Era pra ter sido só um almoço, que acabou se estendendo e quando vimos já era noite na velha casa da chácara. Tínhamos vinte e poucos anos, nenhum sinal de calvície. É clichê, mas num piscar de olhos lá se foram mais de 25 anos desde o dia em que fizemos o retrato. Naquela época, éramos oito nessa foto. Hoje, estamos em sete. Nosso guitarrista morreu.
Falando em música, a trilha sonora daqueles dias juvenis, tinha um certo acento pra rebeldia. Rage Against, Ramones, Red Hot, Nirvana, Jesus and Mary Chain, Sepultura, Primus e por aí vai. De vez em quando, nosso violonista sacava da viola e dedilhava umas suavidades do quilate de Nei Lisboa. E bebíamos como se não houvesse amanhã. De quando em vez rolava até um carteado em truco entre conversas filosóficas sobre música, literatura, cinema e até política. Ah, claro, e sinuca na sala onde fizemos o retrato.
Morávamos todos em Caxias. A desculpa esfarrapada que nos damos e aceitamos é que, agora, uma parte mora longe. Nunca mais vamos repetir aquela foto, como disse antes, um de nós já morreu. Mas não é só por isso. Se estivéssemos na mesma sala, com a mesma pose, seria só uma cena fake, forçada, digna dos piores filmes clichê. O retrato original é um deboche às fotos de bandas fabricadas, em que cada músico incorpora um personagem.

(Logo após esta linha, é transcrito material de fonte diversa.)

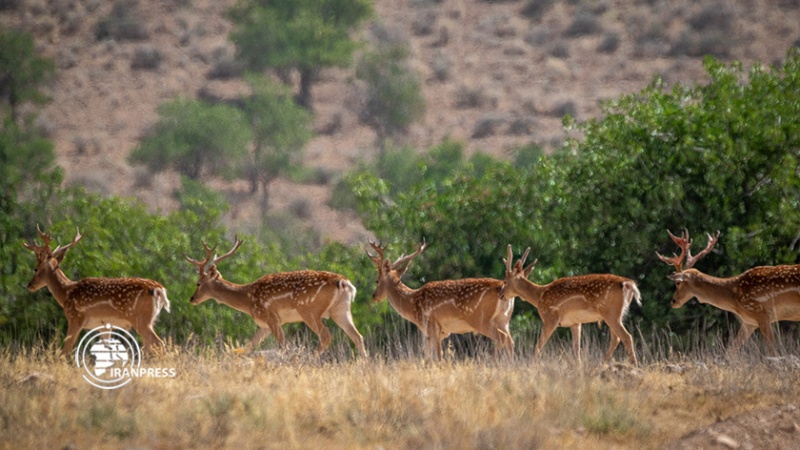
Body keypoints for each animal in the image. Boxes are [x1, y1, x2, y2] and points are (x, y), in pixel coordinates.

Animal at [23, 227, 170, 356]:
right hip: (150, 319)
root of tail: (159, 289)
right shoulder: (104, 325)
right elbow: (107, 349)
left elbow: (65, 350)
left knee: (158, 343)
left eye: (35, 268)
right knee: (149, 346)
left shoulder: (75, 318)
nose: (29, 285)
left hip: (140, 318)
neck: (66, 294)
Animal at [186, 237, 368, 356]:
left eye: (198, 283)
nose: (192, 299)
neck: (248, 299)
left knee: (326, 336)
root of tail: (343, 282)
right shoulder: (265, 325)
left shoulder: (271, 318)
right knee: (357, 336)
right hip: (341, 310)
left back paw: (311, 360)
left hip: (310, 310)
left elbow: (283, 345)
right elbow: (249, 346)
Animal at [364, 239, 512, 362]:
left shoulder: (432, 326)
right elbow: (427, 356)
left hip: (479, 318)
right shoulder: (442, 332)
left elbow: (438, 358)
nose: (374, 296)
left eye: (377, 280)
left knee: (501, 338)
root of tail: (501, 286)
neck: (412, 303)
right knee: (510, 341)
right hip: (503, 320)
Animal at [500, 244, 644, 364]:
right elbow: (576, 350)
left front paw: (532, 365)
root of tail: (627, 283)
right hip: (616, 314)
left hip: (611, 313)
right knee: (616, 339)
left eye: (505, 281)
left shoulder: (551, 317)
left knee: (626, 337)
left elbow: (538, 346)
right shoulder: (575, 323)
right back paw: (600, 366)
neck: (539, 295)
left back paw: (634, 366)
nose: (500, 294)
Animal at [656, 230, 800, 354]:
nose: (673, 301)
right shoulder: (749, 321)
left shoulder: (762, 314)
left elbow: (773, 351)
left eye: (678, 283)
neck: (735, 298)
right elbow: (731, 350)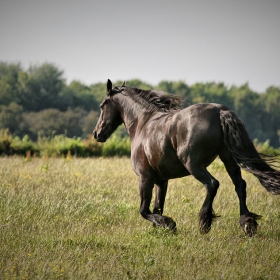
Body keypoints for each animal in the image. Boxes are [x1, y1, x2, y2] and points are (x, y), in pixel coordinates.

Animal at [94, 79, 280, 236]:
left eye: (102, 105)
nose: (97, 134)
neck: (143, 123)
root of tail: (220, 111)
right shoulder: (161, 180)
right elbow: (157, 206)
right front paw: (159, 229)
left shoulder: (145, 178)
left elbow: (144, 210)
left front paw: (169, 224)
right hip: (229, 160)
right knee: (240, 185)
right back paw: (247, 224)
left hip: (194, 165)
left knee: (212, 184)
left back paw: (204, 223)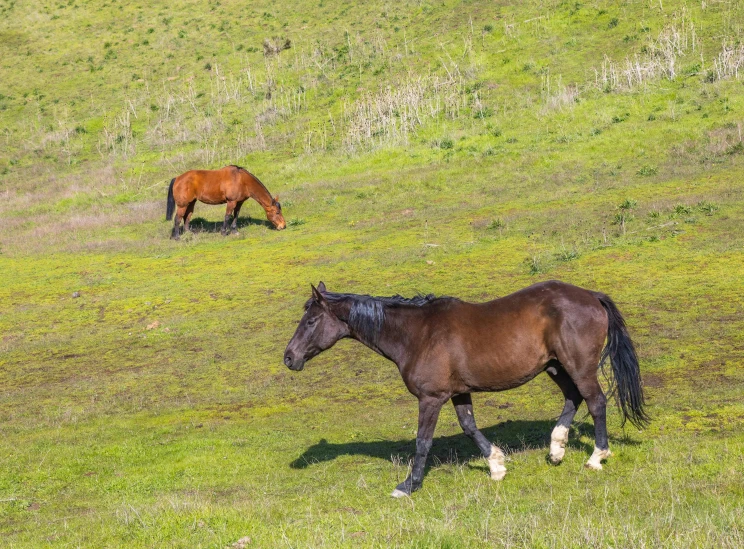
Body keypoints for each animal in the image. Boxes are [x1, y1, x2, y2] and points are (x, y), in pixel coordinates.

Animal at [282, 280, 648, 498]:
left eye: (311, 321)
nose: (289, 358)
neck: (418, 333)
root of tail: (591, 296)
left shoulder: (430, 399)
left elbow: (423, 441)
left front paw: (408, 485)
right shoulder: (458, 393)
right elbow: (469, 427)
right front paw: (496, 465)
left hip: (579, 366)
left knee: (596, 402)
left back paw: (596, 457)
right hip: (556, 366)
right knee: (573, 398)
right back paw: (556, 448)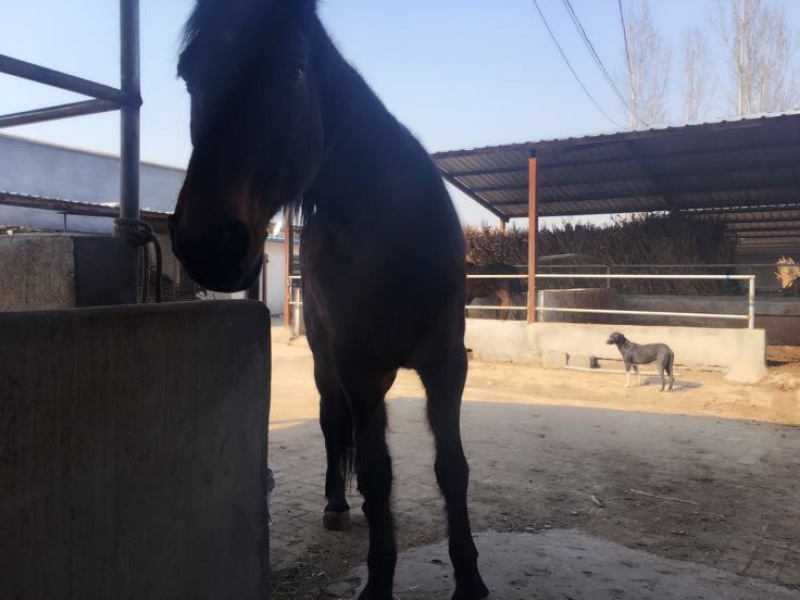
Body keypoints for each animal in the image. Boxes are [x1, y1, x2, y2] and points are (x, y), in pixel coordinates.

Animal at [168, 2, 488, 599]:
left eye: (293, 72)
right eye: (189, 74)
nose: (207, 242)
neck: (392, 229)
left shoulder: (446, 364)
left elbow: (452, 467)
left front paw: (470, 577)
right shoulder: (356, 367)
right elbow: (378, 471)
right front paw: (379, 581)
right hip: (329, 363)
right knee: (334, 427)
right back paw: (338, 502)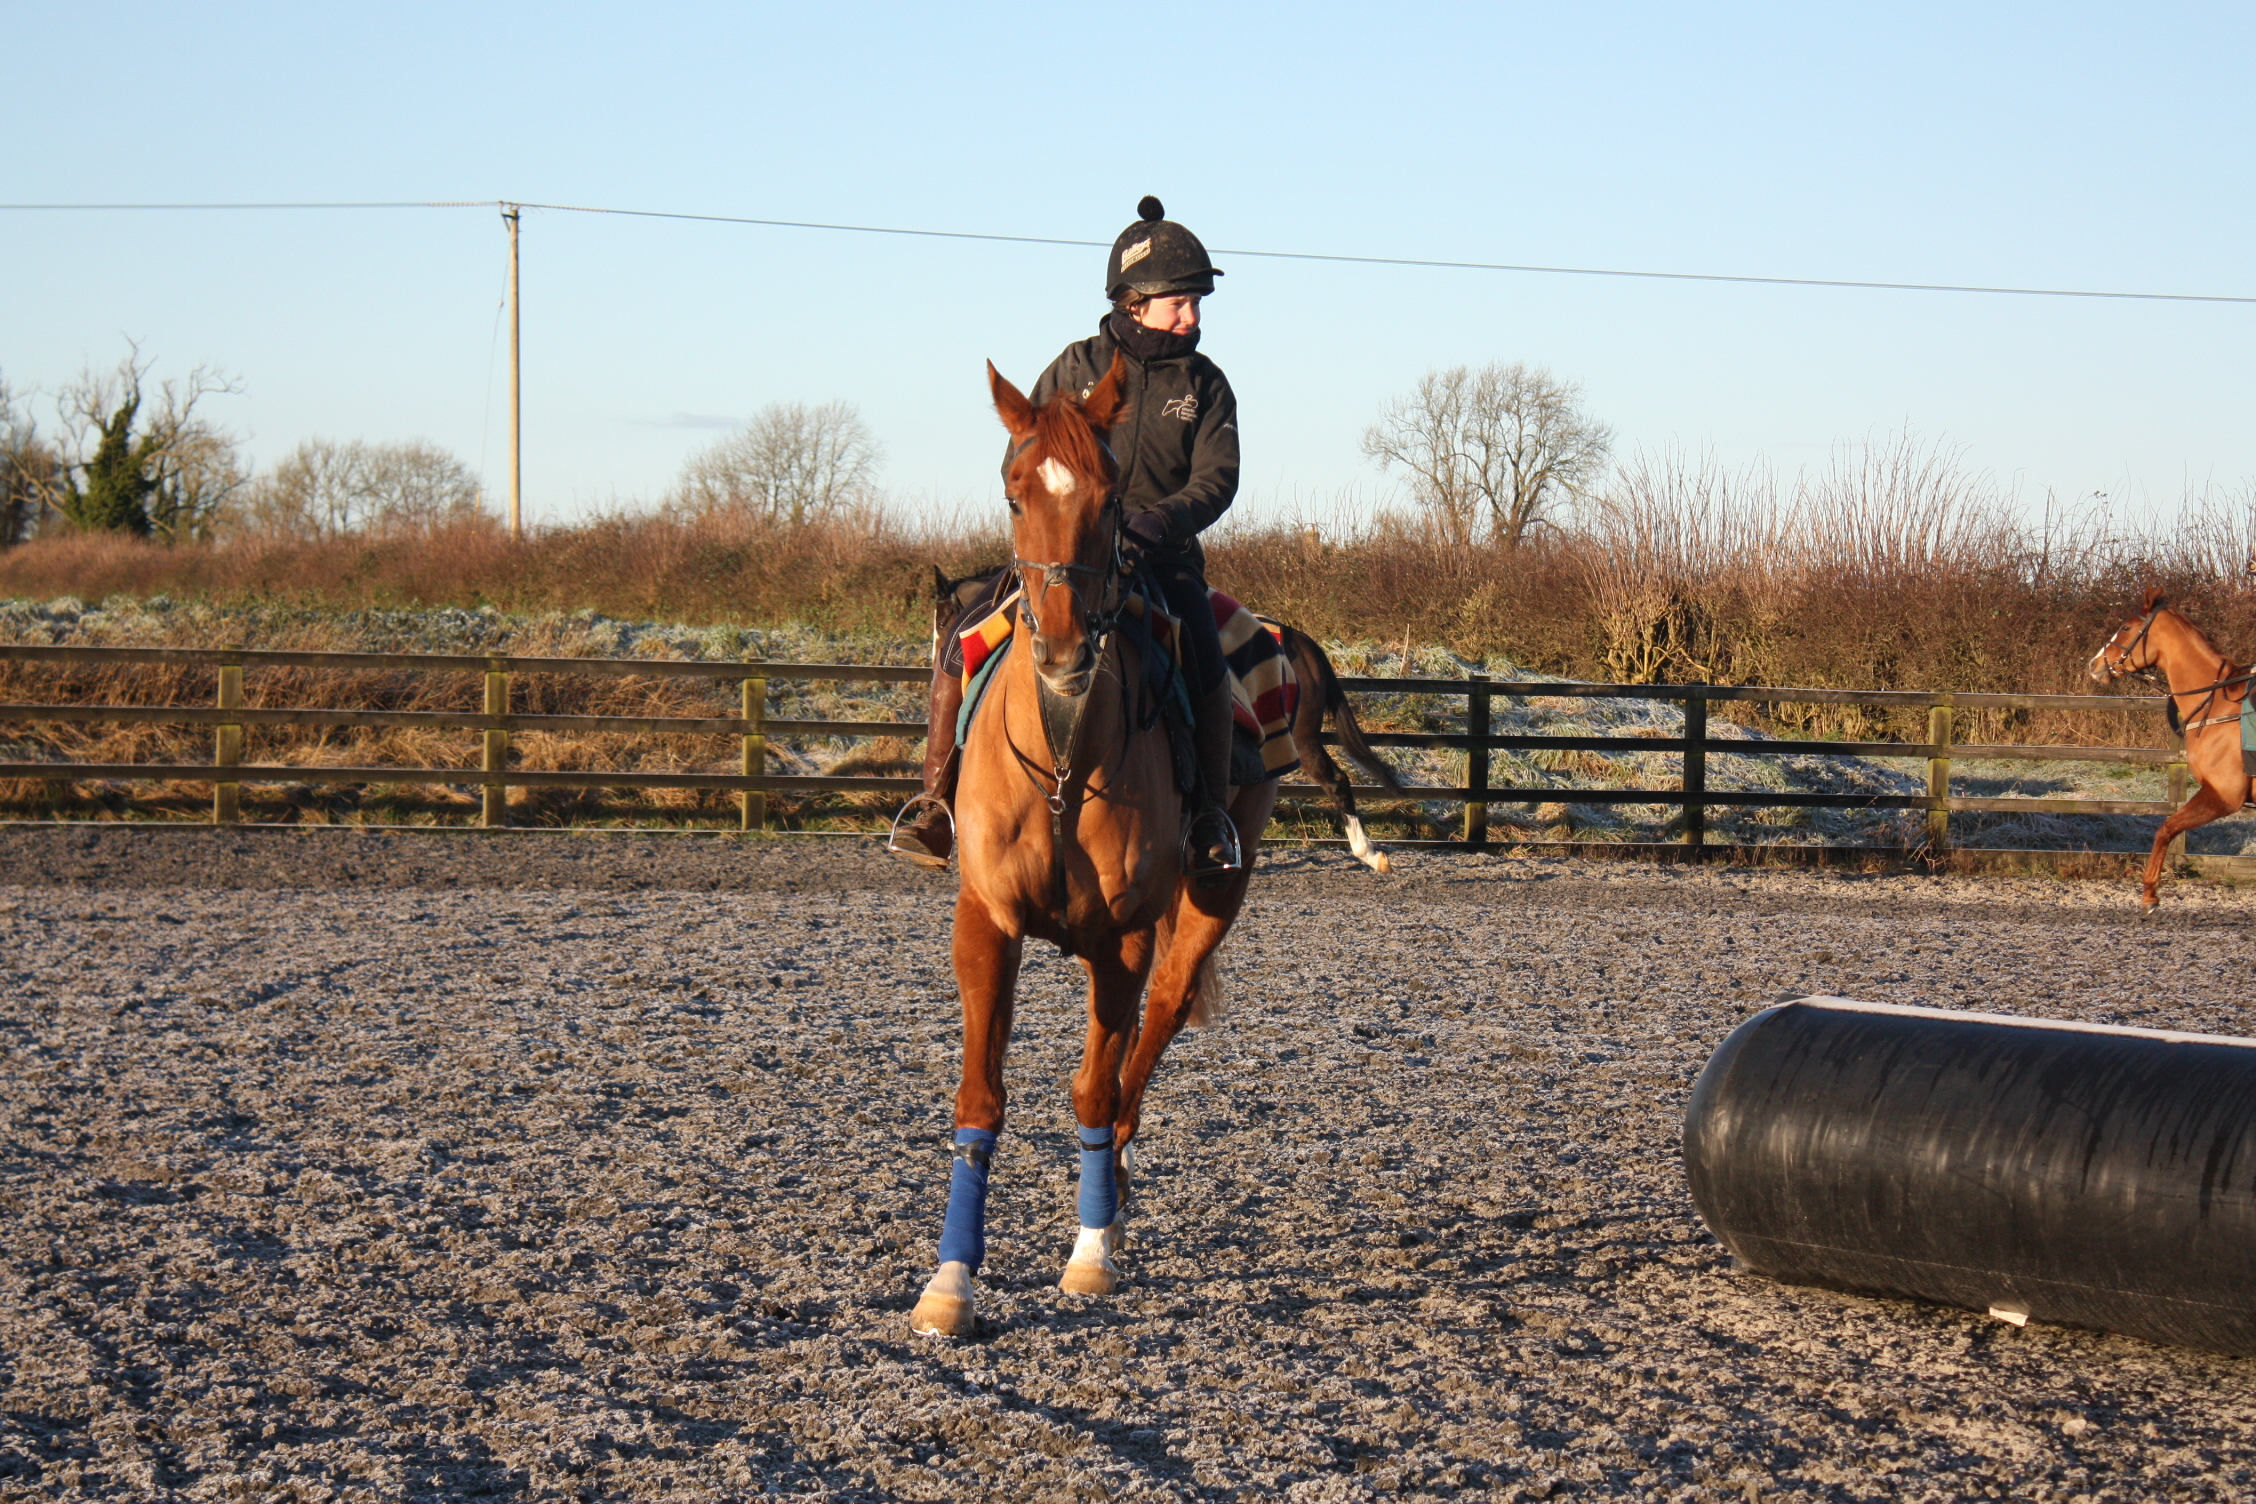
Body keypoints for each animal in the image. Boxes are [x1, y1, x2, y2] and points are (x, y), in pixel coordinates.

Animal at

Um deles, por exemplo, usa chapéu estilo cowboy, inclusive com o cigarro no canto da boca, veste jeans e tênis de jogar basquete. Ele é o nosso escritor. Por sua vez, ele está entre dois caras que seguram espingardas velhas e enferrujadas. O de sobrancelhas bem marcadas usa um boné virado pra trás, reforçando o tipo de mau, quando, na verdade, é um doce de pessoa. Virou até empresário, tu vês. Esse outro que segura uma espingarda velha em desuso é o nosso amigo matemático e contador.
Da esquerda pra direita, começa com nosso guitar hero, um tipo engraçado do naipe do nosso engenheiro de minas e grená até debaixo d’água, bem no centro do retrato. Um deles, um ás no truco, o outro, nos arpejos. Distintos no gosto musical, de um lado Ramones, de outro Deep Purple, afinavam na ironia de uma piada para cada deslize nosso. Não sei o porquê, muito menos de onde tiramos dois capacetes amarelos, esses que se usam em construção. Um pra mim, outro pro nosso multiartista, que já encenou até peça do Ariano Suassuna. É dele o único sorriso autêntico dentre nós, talvez porque tivesse sacado o quão ridículo estávamos.
Mais ao fundo, de blusão preto em listras, está o nosso médico sem fronteiras. Naquela época, ele achava até o PSTU um partido de centro. Teria sido nosso guerrilheiro do Araguaia, nosso Marighella, se tivesse vinte e poucos anos em 1964. Confesso que não lembro quem clicou nossa foto. Eu pensei que tinha sido nosso amigo dos halteres, o cara com pinta de modelo. Agora ele mora em Sampa, casou e dia desses compartilhou uma fotografia do filho, que, se depender do pai, será colorado e grená. Mas não foi ele. Segue o mistério.
Saudade? Muita. Não só daquele tempo em que tínhamos a impressão de que nada nos separaria, de que aquela amizade seria imortal diante de tudo e de todos. Saudade do reencontro, que ocorreu assim, despretensioso, e que marcou de um jeito tão intenso aqueles dias. E as nossas vidas.